Greenberg: Yes, if the Bulls don't sign Melo or Stephenson and can't convince Mirotic to come over from Spain, they would probably keep Boozer for the final year of his deal or look to trade him during the season. But I don't foresee that situation coming true. Mirotic is the most likely addition this summer, and the Bulls will need to shed Boozer's salary to add him and some other complementary players. Get your fill of Boozer now, Chicago.

Jackson: I’ll reluctantly say "none," but every time I’m around the team, Boozer seems so comfortable (and they keep winning) that I often question whether he wants to be gone, and whether the Bulls want him gone. His contract has been looked at as an albatross for Chicago, when in reality it’s been a blessing in the fact that the Bulls have gotten more out of Booz that the Knicks have gotten out of Amar'e Stoudemire over the same period of time with a similar deal. But for the way the Bulls look at him -- and use him in the fourth quarter -- it’s hard too see him here next season.

3. Is it important for Rose to practice with the Bulls this season?

Friedell: Yes, but not nearly as important as it is for Rose to be healthy this summer and play with Team USA. Rose practiced with the Bulls for several months last season, and it didn't seem to make a difference. The experience, and, more importantly, the confidence, Rose would gain from playing with -- and against -- the best players in the world this summer would be huge as he heads into another comeback season next fall.

Greenberg: Not really. It couldn't hurt, and perhaps it'll just be worthwhile as part of Rose's rehab process, but there aren't that many practices left, and the Bulls are focused on getting ready for the playoffs. Now, I think playing with the national team would be a very good idea for Rose, so he comes into camp with a sharper edge for what will be a very important season. Practicing and working out is one thing, but Rose needs more intense competition this summer, the kind you can't duplicate in open gyms and playgrounds. Like he said, the last time he played for the national team, he won the MVP that season.

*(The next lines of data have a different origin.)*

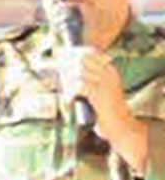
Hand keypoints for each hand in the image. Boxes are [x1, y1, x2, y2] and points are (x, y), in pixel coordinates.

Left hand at [59, 47, 147, 171]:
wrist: (120, 126)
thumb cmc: (105, 111)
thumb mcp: (99, 91)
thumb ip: (86, 80)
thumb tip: (65, 73)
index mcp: (109, 70)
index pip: (89, 53)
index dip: (72, 54)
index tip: (60, 59)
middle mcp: (108, 73)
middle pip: (81, 60)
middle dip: (66, 67)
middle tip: (59, 77)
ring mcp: (105, 83)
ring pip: (78, 73)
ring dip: (67, 82)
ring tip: (65, 93)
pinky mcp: (99, 95)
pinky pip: (79, 86)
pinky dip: (70, 93)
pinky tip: (69, 101)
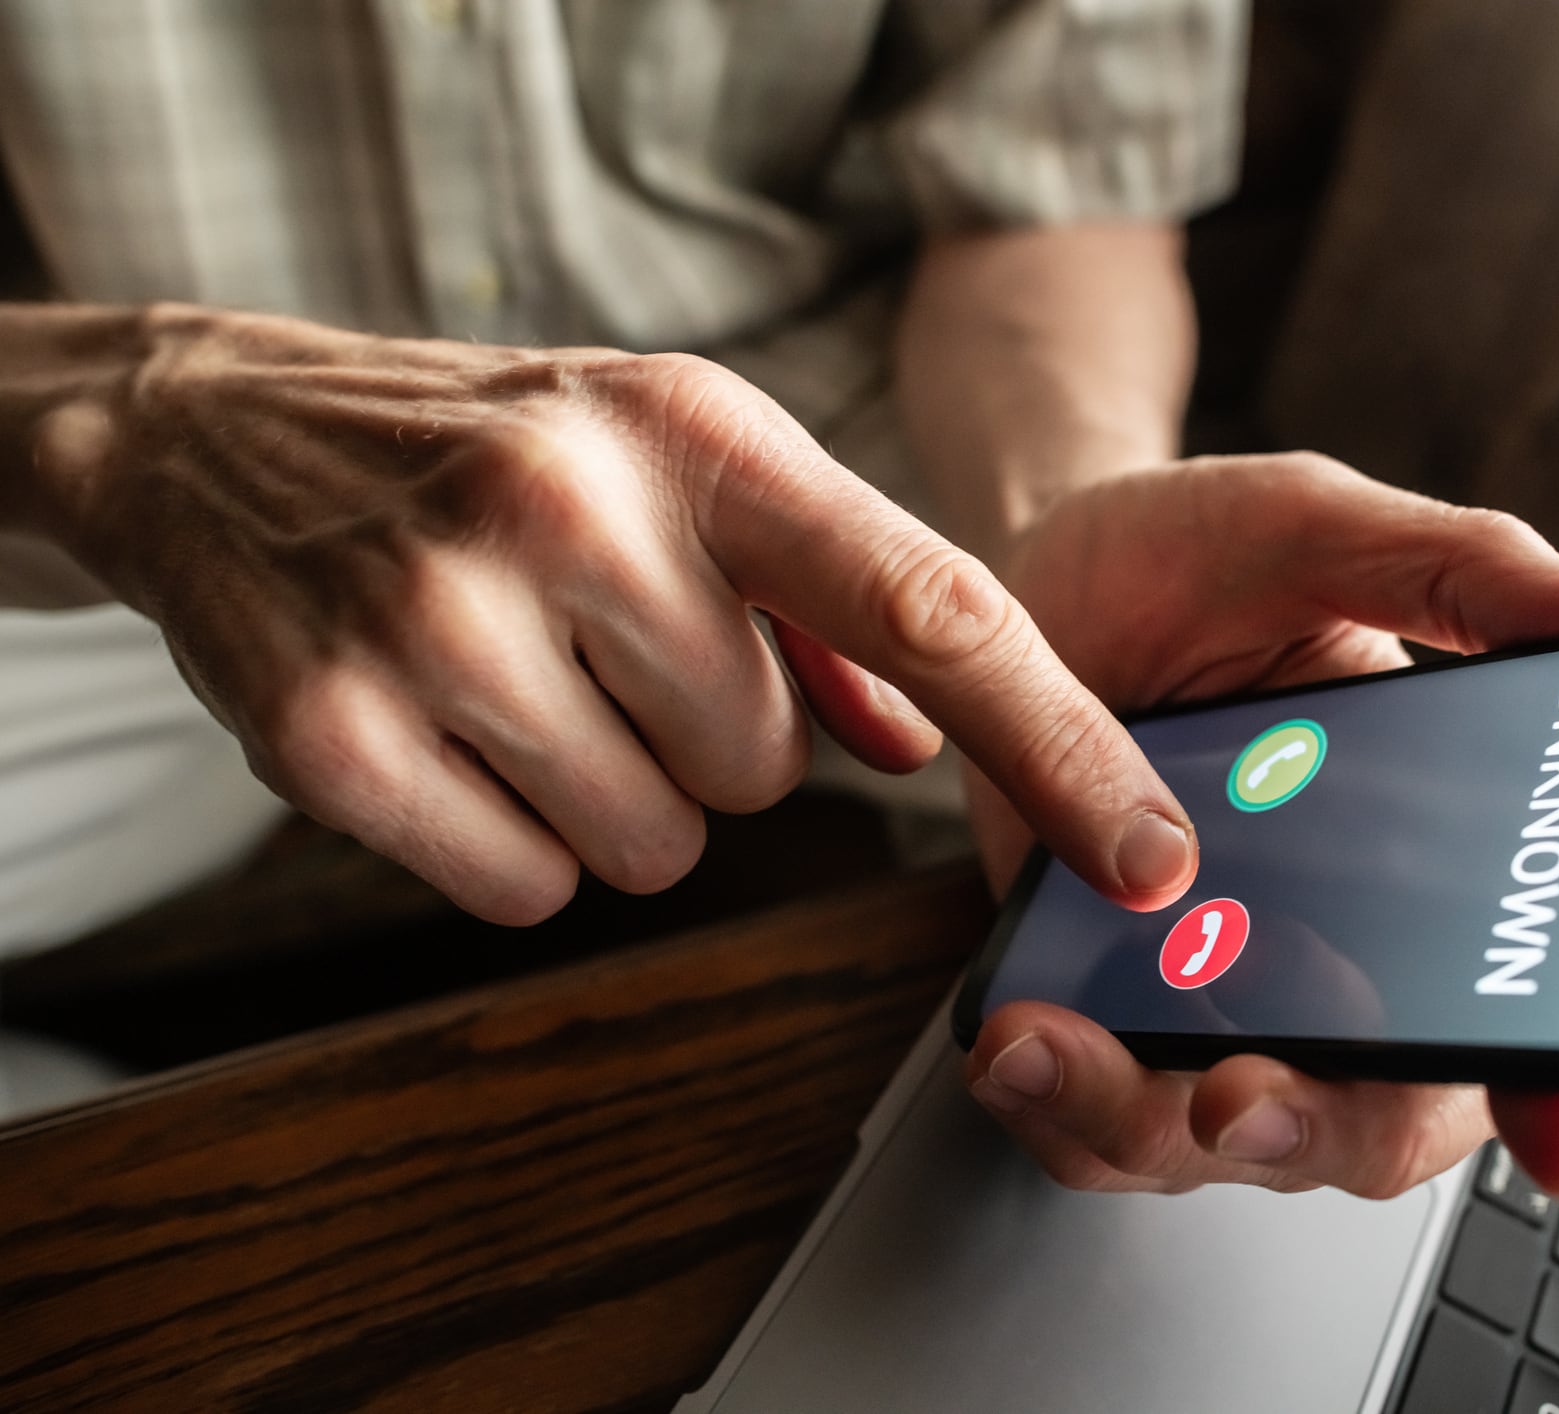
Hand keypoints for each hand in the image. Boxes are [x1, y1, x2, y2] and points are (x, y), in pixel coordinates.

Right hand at [25, 304, 1199, 921]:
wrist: (235, 435)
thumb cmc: (513, 452)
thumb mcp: (686, 461)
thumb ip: (829, 600)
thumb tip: (931, 741)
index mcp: (699, 434)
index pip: (927, 608)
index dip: (1053, 744)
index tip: (1150, 855)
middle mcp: (574, 510)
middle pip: (771, 772)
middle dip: (712, 738)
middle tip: (609, 642)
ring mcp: (442, 619)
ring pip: (657, 845)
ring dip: (617, 793)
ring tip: (530, 679)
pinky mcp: (333, 732)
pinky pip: (527, 889)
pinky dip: (511, 841)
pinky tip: (453, 730)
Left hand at [961, 454, 1558, 1198]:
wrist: (1038, 573)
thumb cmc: (1196, 556)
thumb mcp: (1328, 534)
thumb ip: (1470, 578)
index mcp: (1442, 864)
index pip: (1532, 1011)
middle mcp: (1349, 959)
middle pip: (1379, 1123)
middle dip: (1313, 1128)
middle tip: (1239, 1093)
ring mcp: (1224, 1001)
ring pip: (1218, 1148)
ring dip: (1139, 1122)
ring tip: (1047, 1047)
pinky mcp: (1110, 1014)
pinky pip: (1095, 1129)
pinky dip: (1057, 1109)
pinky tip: (1014, 1038)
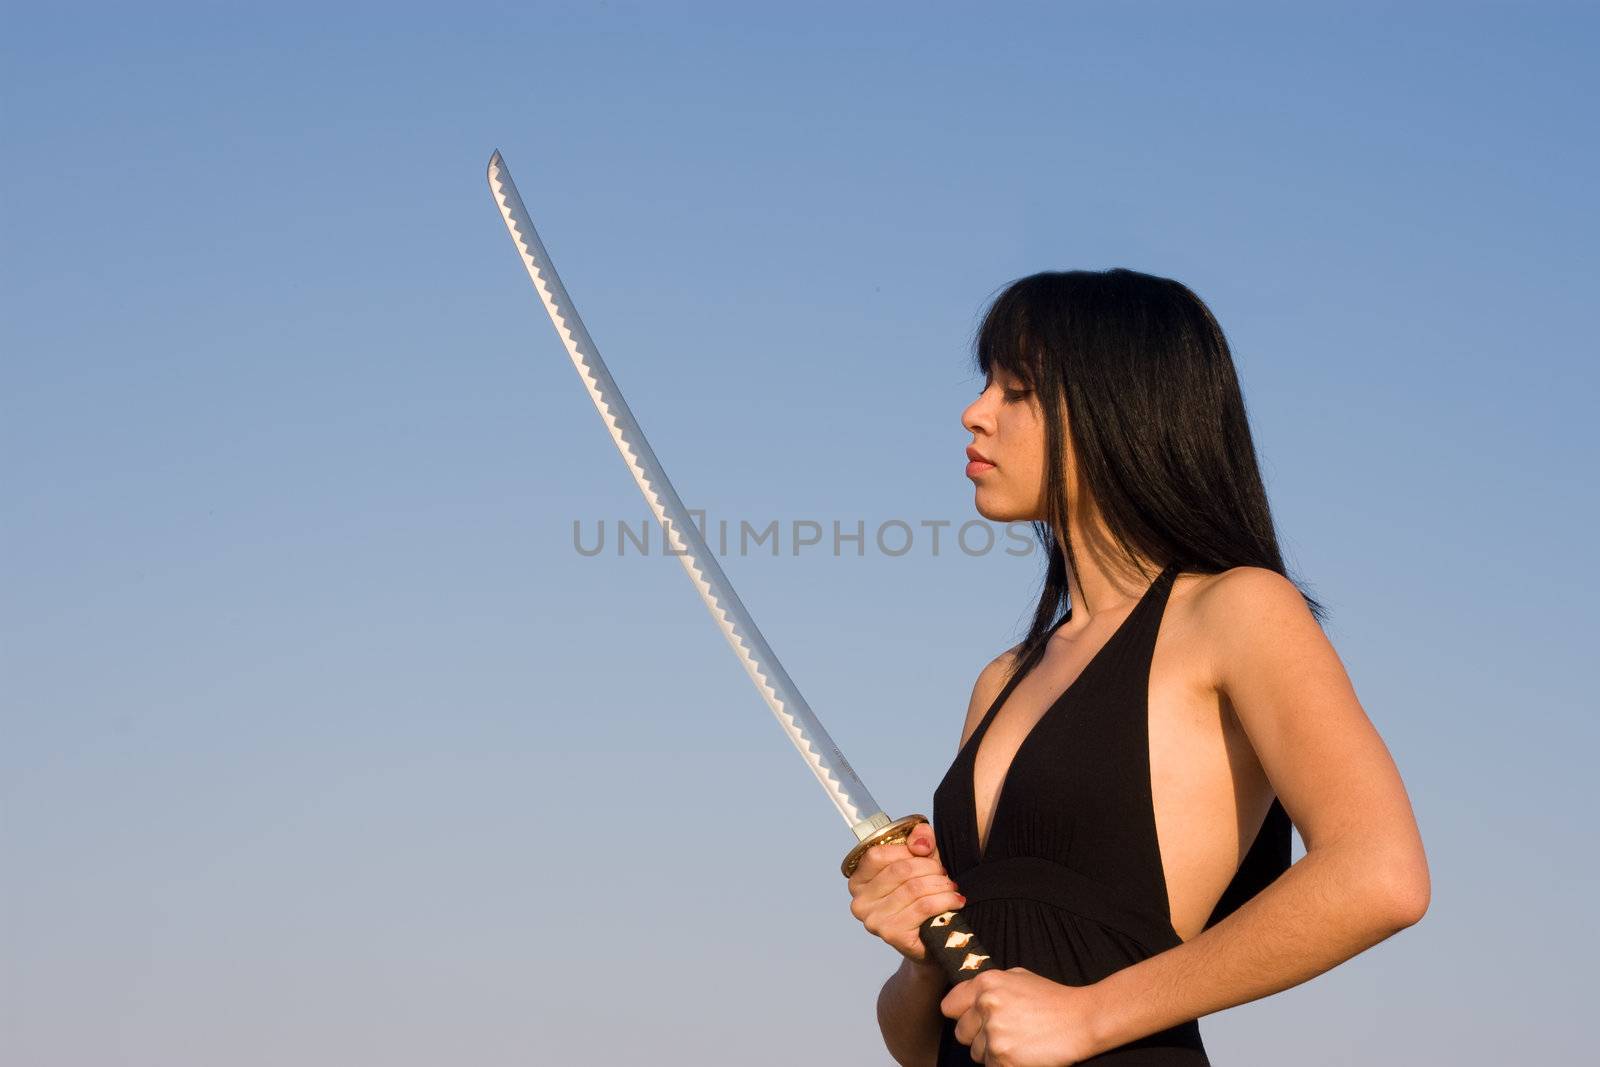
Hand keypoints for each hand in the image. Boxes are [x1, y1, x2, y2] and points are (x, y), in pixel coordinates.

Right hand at [844, 821, 965, 965]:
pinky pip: (924, 907)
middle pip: (899, 871)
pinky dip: (945, 900)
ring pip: (914, 888)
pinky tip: (955, 901)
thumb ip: (919, 840)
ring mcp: (874, 920)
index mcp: (858, 881)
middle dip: (930, 867)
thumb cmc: (920, 897)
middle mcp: (860, 902)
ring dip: (941, 884)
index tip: (926, 854)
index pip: (877, 855)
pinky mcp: (892, 934)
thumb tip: (921, 843)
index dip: (905, 850)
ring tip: (951, 887)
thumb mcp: (920, 861)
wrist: (928, 941)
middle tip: (944, 873)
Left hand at [939, 967, 1098, 1065]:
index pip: (949, 1006)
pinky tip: (1023, 1054)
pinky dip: (1005, 1065)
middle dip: (977, 1037)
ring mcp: (994, 1033)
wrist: (1082, 1019)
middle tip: (1002, 1034)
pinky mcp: (1004, 1057)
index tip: (972, 1020)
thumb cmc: (1052, 999)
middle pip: (961, 1033)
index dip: (961, 1015)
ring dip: (992, 1053)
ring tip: (1018, 1042)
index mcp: (986, 984)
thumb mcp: (1018, 978)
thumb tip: (969, 998)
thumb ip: (989, 987)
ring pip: (976, 1054)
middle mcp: (986, 1006)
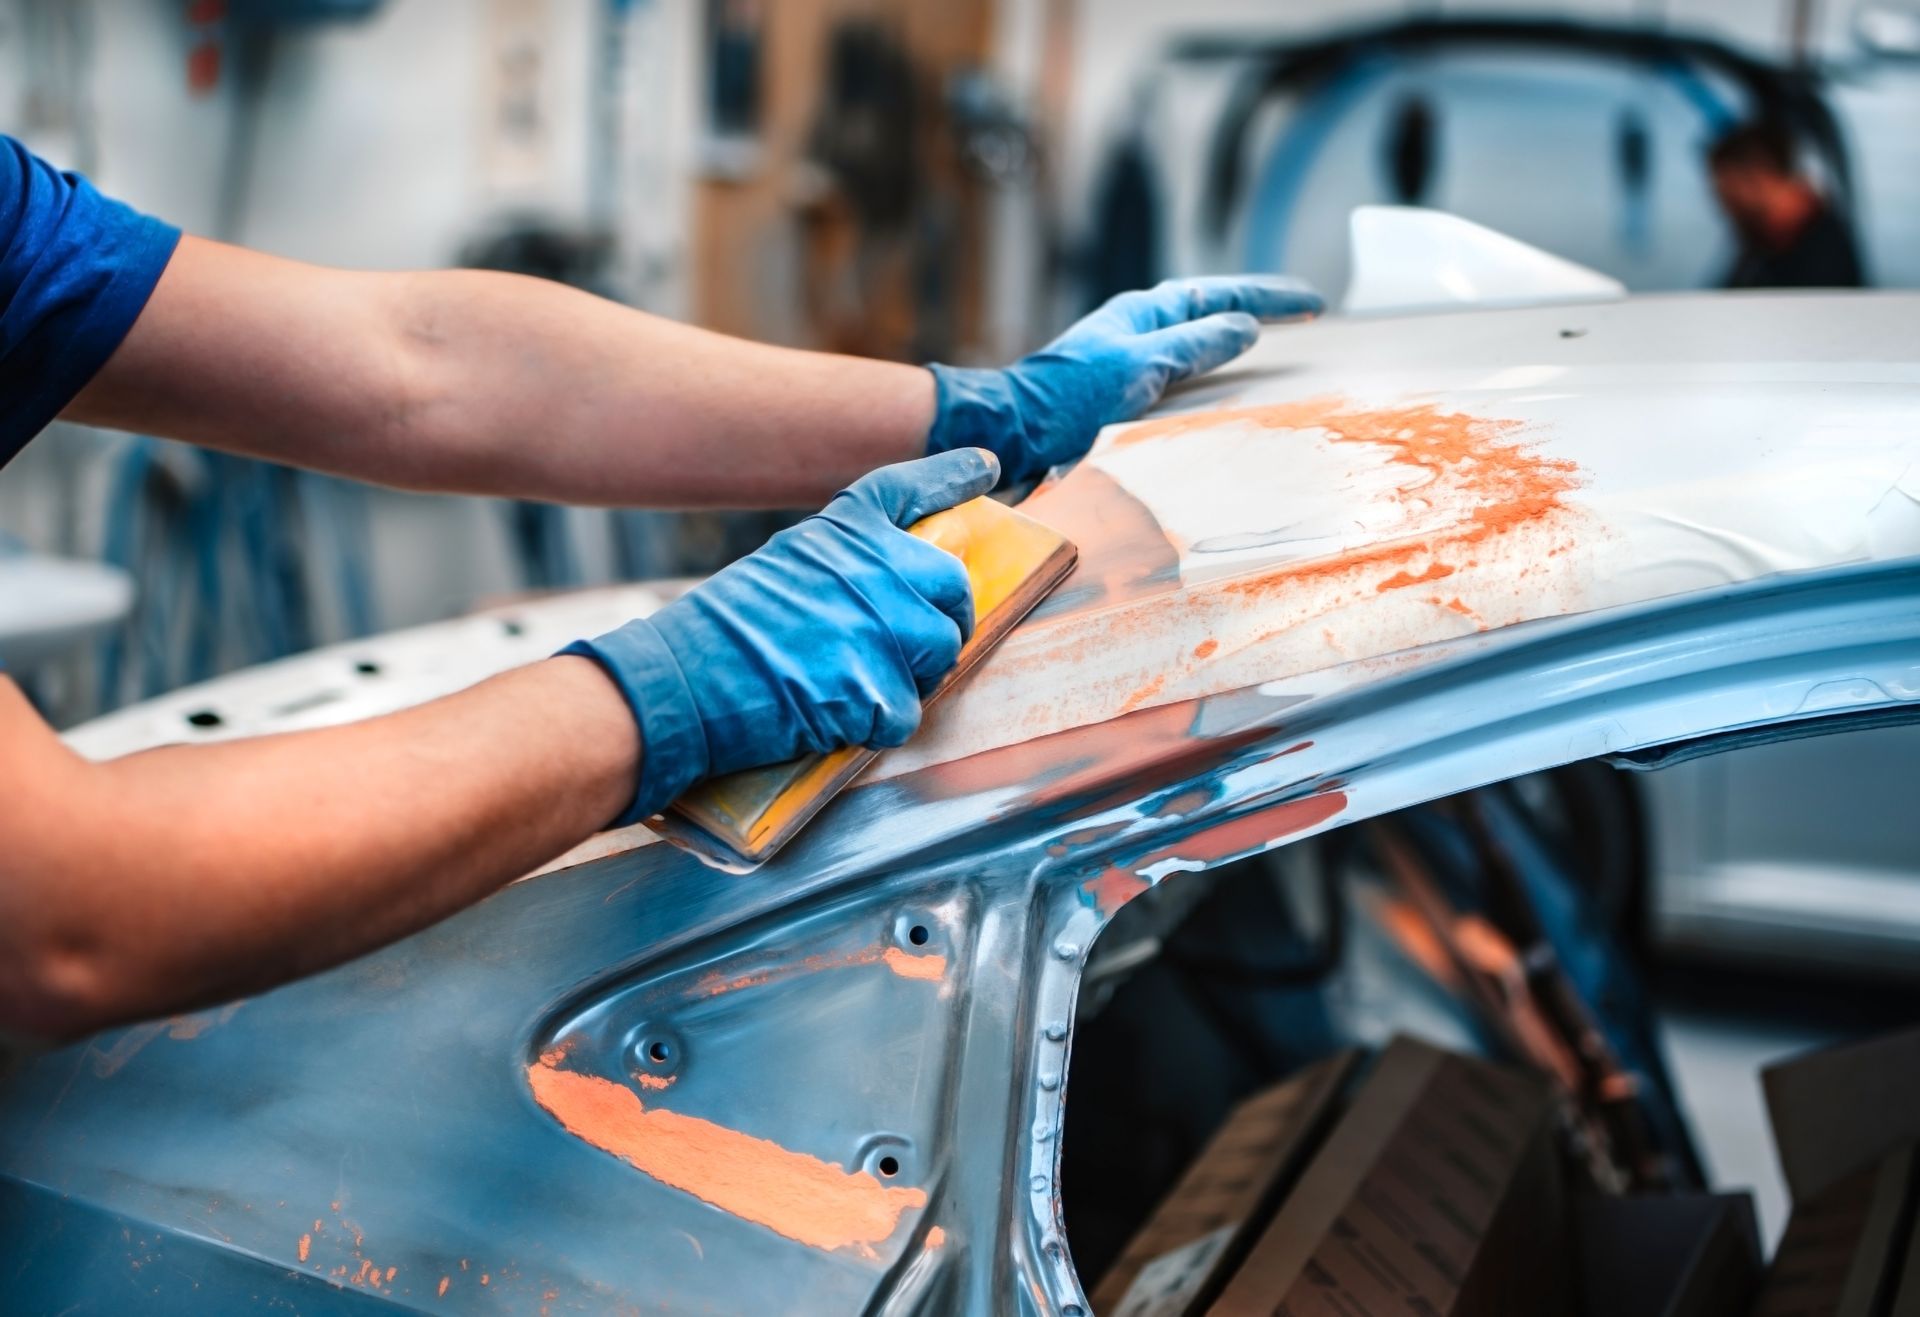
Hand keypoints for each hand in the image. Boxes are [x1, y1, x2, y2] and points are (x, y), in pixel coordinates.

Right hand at [563, 448, 998, 824]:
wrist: (680, 682)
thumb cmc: (721, 635)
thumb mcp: (784, 569)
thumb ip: (846, 569)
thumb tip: (899, 594)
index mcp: (842, 532)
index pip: (908, 489)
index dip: (951, 475)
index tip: (986, 466)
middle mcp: (872, 567)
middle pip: (951, 590)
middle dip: (943, 624)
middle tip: (914, 650)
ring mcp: (879, 626)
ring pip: (941, 656)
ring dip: (910, 680)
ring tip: (852, 686)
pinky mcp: (875, 686)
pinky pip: (908, 713)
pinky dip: (878, 727)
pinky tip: (834, 718)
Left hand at [925, 275, 1322, 485]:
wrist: (1013, 432)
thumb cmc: (1068, 398)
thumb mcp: (1142, 367)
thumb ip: (1194, 345)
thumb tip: (1245, 326)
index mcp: (1146, 314)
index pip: (1221, 294)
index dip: (1270, 297)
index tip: (1314, 304)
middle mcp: (1139, 330)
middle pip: (1212, 310)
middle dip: (1260, 309)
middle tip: (1306, 314)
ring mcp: (1130, 359)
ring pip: (1197, 341)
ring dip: (1235, 340)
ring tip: (1275, 343)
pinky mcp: (1121, 391)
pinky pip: (1181, 373)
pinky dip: (1210, 374)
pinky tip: (1221, 390)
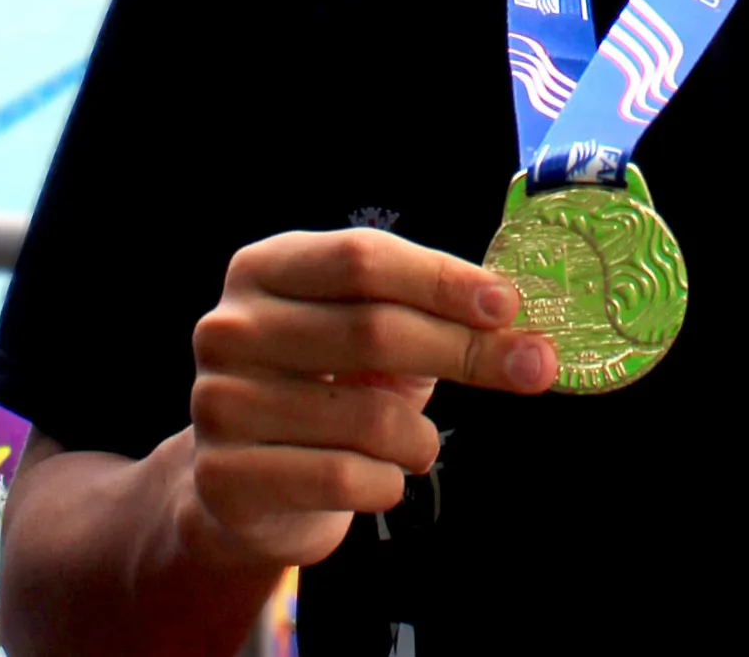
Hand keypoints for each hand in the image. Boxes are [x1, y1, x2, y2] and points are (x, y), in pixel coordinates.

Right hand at [184, 229, 554, 568]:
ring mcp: (217, 401)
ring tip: (417, 445)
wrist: (245, 490)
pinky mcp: (224, 476)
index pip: (362, 259)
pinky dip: (385, 483)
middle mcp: (229, 327)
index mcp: (264, 268)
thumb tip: (529, 344)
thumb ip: (437, 322)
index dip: (442, 279)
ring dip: (419, 438)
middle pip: (373, 329)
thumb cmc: (327, 393)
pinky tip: (379, 478)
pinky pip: (341, 478)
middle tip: (531, 368)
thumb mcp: (374, 339)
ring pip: (367, 417)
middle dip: (466, 351)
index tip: (508, 305)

Jackson: No. Only because everyone still looks at him as that dude. His nickname among players is still "MVP." They know. Plus, the last thing the Bulls need is people like us (the media) reading into every move Rose makes and passing/placing judgement for not playing even though he's practicing. Derrick shouldn’t give us the satisfaction. His teammates already know what he’s capable of doing, as does Thibs. He’s still the player this team is gonna ride and die with. Unless the Bulls plan on getting him back this season, him practicing with the team would be straight up stupid.